I suspect the heart-quickening now of sound and image is what drew the otherwise reclusive Marker to film. And by reclusive I don’t mean he was a poet and novelist with a promising literary career ahead of him—though he was, too, that kind of recluse, a writer, before he was anything else. Today, on the eve of his 90th birthday, Marker is still making films, yet less than a dozen photographs of the man exist. He avoids media, rarely gives interviews. When Marker appears in Agnes Varda’s video essay The Beaches of Agnes (2008), he does so in the guise of a talking cat. Filmmakers who let their work speak for itself, who hold their audience in high esteem, do exist. But they’re rare. And how like an essayist to refuse to explain his work. How like a poet to grant his audience a lasting measure of imaginative space.
Chris Marker grew up in Neuilly, on the posh rim of the Bois de Bologne outside Paris. Probably he read Montaigne as a boy—not from any precocity we know of, but rather because French kids read their Montaigne, just as they memorize the poems of Hugo and La Fontaine. After World War II, in which he fought for the resistance, he published a collection of poetry and, in 1949, his first novel. Then, like so many other writers and critics seduced by the French New Wave—Godard, Rohmer, Truffaut—Marker turned to celluloid, and so, for that matter, did the rest of the world.
Alongside Jean Cayrol, Marker wrote uncredited for Alain Resnais’s Night and Fog (1955), a film essay about the Holocaust, a work that welds haunting visuals (and a color scheme Spielberg later cribbed for Schindler’s List) to a refreshingly human voiceover. In a brilliant essay he wrote for Threepenny Review, Phillip Lopate describes that voiceover as worldly, tired, weighted down with the need to make fresh those horrors that had so quickly turned stale. It was a self-interrogatory voice, like a true essayist’s, dubious, ironical, wheeling and searching for the heart of its subject matter. That voice, I suspect, is Marker’s. And it’s the lone voice, decidedly unobjective, that resides at the heart of the visual essay. Or film essay. Or video essay.
What do we name it, anyway—this thing, this half-essay, half-film?
Lopate calls this hybrid literary form a centaur. I have an urge to see these two interests combined, he writes, through the works of filmmakers who commit essays on celluloid. The essay-film, as he terms it, barely exists as a cinematic genre. And this confounds Lopate. He puzzles over the rarity of personal films that track a person’s thoughts as she works through some mental knot. Why, he asks, aren’t there more of these things?
Lopate cites “promiscuity of the image” as one reason for the rarity of essay-films—the tendency of the motion picture, owing to its density of information, to defy clear expression of a filmmaker’s thoughts. And he gestures toward the belief, widely held in commercial film circles, that the screen resists language in higher densities. Even if an artist were to beat the odds, the thinking goes, even if she were to combine powerful visuals with an artful text and weave it all together with economy and grace, who’d pay twelve bucks at the cinema to see an essay?

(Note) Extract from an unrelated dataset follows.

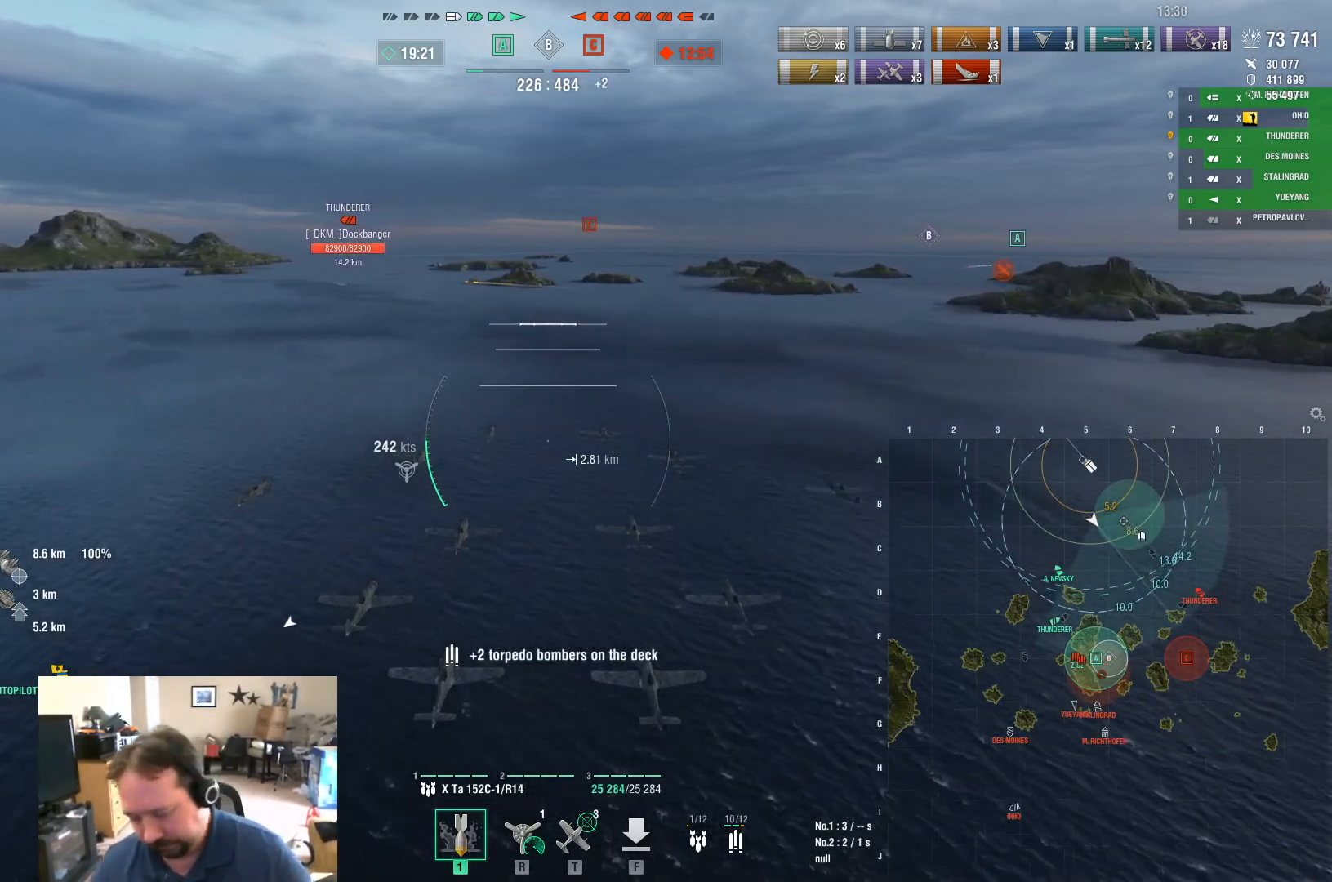
{"keys": ["w"], "mouse": [], "mouse_move": "still", "events": []}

That the image resists the precision of language is indeed a complication for the essayist. Much in the way, I would argue, that pianos complicate singing. That is to say another skill is called for but the payoff can be sublime. Images and sound are visceral stimuli that even animal sensoria can tap into. When my mother’s Italian Greyhound sees another dog on TV, he lunges for it, tries to maul the Samsung. And when a fish takes its last dying gasp on a sunlit pier in Ross McElwee’s Time Indefinite (1993), I’m consumed with sadness over our capacity for cruelty. Looking that creature in the eye while a young boy stomps on it, I find myself wanting to save the fish and stomp the boy. A canny essayist, McElwee knows that a literary text—the lone voice confronting hard questions—is only the beginning. Images and sound, those engines of emotion, have their own story to tell. Promiscuity of the image isn’t a weakness of the essay-film. It’s a feature. A volatile one, sure. And it’s changing the way we write, changing our conception of what writing means.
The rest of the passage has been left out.